[#tbt] Swamp Rats, ’66-67: il garage punk come non l’avete mai sentito

Denny Nicholson, Don Schriner, Paul Shalako, Bob Hocko, Dave Gannon (da sinistra a destra)

Il suono è tutto in una band. Gli americani Swamp Rats l’hanno capito prima di tutti: nati nel 1966 dalla ceneri dei Fantastic Dee Jays (gruppo garage pop di McKeesport), nel giro di due anni (nel biennio ‘66-67) sconvolgono la scena musicale locale di Pittsburgh alzando al massimo il volume dei propri amplificatori, dei Vox Super Beatle, e reinterpretando in chiave quasi proto-punk brani come “Louie Louie” o “Hey Joe”. Per volere del loro manager Terry Lee registrano – purtroppo – solo cover pubblicando una manciata di 45 giri.
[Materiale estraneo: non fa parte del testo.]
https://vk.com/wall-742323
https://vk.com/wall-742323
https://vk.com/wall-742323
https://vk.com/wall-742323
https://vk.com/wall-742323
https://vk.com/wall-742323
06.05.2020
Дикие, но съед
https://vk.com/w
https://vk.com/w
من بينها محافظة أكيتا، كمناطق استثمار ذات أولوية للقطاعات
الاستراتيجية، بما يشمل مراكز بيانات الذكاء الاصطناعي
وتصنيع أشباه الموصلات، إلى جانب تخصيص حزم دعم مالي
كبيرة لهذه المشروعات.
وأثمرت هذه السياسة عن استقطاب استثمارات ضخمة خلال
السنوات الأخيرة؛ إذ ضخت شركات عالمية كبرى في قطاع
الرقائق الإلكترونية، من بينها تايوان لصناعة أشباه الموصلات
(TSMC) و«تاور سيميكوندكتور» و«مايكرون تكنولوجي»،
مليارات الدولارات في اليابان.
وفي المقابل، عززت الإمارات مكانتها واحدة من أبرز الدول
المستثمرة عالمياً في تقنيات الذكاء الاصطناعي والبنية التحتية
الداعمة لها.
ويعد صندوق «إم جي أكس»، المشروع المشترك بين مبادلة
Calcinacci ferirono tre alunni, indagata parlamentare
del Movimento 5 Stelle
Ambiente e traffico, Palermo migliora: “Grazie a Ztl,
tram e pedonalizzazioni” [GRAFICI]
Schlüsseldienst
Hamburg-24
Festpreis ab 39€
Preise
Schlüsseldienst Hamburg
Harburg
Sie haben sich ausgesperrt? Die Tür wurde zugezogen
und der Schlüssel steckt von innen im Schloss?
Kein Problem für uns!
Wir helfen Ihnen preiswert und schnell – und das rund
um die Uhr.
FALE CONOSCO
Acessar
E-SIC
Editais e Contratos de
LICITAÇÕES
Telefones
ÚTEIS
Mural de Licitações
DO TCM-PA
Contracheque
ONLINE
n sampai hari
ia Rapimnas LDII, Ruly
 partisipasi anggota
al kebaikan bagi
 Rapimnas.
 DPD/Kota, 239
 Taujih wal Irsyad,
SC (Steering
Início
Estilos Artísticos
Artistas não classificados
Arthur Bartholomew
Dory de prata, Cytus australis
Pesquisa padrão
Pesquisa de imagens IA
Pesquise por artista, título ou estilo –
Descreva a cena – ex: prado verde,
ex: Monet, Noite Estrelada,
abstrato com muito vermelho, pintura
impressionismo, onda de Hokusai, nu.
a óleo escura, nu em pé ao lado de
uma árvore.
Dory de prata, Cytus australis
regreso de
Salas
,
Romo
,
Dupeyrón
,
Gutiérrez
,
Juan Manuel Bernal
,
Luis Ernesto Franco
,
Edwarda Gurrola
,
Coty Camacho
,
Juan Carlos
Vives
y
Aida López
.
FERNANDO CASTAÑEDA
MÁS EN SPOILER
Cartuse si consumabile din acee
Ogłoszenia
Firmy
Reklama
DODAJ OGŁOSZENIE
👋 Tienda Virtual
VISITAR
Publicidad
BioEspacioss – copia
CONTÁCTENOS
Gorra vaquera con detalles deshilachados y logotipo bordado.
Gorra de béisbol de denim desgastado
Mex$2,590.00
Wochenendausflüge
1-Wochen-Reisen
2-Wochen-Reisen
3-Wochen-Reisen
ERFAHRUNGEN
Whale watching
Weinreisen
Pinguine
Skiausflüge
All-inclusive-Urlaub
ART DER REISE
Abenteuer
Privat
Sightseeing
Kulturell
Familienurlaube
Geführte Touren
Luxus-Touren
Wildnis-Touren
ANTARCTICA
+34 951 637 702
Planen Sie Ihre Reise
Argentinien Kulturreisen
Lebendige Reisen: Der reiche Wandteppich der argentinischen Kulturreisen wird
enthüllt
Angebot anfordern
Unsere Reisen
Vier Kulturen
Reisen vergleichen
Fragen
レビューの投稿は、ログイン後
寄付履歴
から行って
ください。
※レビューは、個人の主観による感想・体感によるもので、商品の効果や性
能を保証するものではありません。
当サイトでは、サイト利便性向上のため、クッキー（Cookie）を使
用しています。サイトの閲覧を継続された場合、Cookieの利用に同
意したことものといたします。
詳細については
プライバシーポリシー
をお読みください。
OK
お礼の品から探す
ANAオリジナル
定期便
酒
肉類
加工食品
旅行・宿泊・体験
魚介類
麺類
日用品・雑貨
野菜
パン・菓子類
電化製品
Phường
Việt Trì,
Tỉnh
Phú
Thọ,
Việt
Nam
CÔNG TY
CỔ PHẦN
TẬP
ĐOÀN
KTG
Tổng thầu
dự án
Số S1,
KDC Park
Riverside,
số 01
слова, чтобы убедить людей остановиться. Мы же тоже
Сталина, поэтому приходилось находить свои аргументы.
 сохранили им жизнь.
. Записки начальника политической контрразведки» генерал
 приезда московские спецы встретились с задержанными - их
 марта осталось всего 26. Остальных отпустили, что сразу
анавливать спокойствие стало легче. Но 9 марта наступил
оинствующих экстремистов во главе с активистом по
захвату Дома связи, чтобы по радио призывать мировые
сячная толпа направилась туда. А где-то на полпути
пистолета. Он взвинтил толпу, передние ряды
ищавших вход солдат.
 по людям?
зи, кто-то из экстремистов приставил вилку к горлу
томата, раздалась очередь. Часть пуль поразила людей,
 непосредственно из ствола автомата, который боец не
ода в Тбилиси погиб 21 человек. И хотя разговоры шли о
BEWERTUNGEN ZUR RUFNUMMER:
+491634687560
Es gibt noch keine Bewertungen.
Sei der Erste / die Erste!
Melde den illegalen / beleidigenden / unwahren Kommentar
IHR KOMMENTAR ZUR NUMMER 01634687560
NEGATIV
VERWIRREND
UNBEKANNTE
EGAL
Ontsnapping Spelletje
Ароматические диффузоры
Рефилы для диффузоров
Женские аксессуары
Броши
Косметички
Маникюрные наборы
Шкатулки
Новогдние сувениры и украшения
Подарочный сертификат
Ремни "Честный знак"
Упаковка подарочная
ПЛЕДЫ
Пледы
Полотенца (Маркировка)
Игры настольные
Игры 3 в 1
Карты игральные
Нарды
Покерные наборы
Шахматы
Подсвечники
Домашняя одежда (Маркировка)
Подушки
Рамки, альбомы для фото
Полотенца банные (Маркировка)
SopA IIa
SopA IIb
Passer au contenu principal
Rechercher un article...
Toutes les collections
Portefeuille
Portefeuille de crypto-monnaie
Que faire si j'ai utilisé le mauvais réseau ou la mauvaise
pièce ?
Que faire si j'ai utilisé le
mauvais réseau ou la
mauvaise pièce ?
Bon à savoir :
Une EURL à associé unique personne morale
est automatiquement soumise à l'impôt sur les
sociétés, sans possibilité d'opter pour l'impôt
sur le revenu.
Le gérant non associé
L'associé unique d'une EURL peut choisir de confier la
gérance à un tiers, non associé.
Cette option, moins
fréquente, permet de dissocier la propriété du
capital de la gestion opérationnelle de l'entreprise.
Hanno, però, un modo tutto loro, selvaggio ed istintivo, di (ri)fare quei classici rock and roll, (garage) rock: producono un suono “fuzzy” e “grungy”. Gli Swamp Rats sono sporchi, distorti per davvero, anche se – a dir la verità – non manca qualche brano più soft e pop come la cover di “Here, There And Everywhere” dei Beatles: “siamo stati una delle prime band più hard rock, così se suonavamo con altre band, loro andavano sul palco e facevano cose più dolci, poi arrivavamo noi con un bel po’ di distorsione e con dei grandi amplificatori Vox Super Beatle […]” ( Bob Hocko, leader del gruppo, nel 2003 – quando è uscito il disco antologico “Disco Still Sucks!” per la Get Hip Recordings). Non è quindi un caso che nel 1993 la loro versione di “Psycho” sia finita nel primo volume della compilation “Back From The Grave Part One (Rockin’ 1966 Punkers!)” della ‎Crypt Records perché gli Swamp Rats punk lo sono stati. Senza saperlo, forse.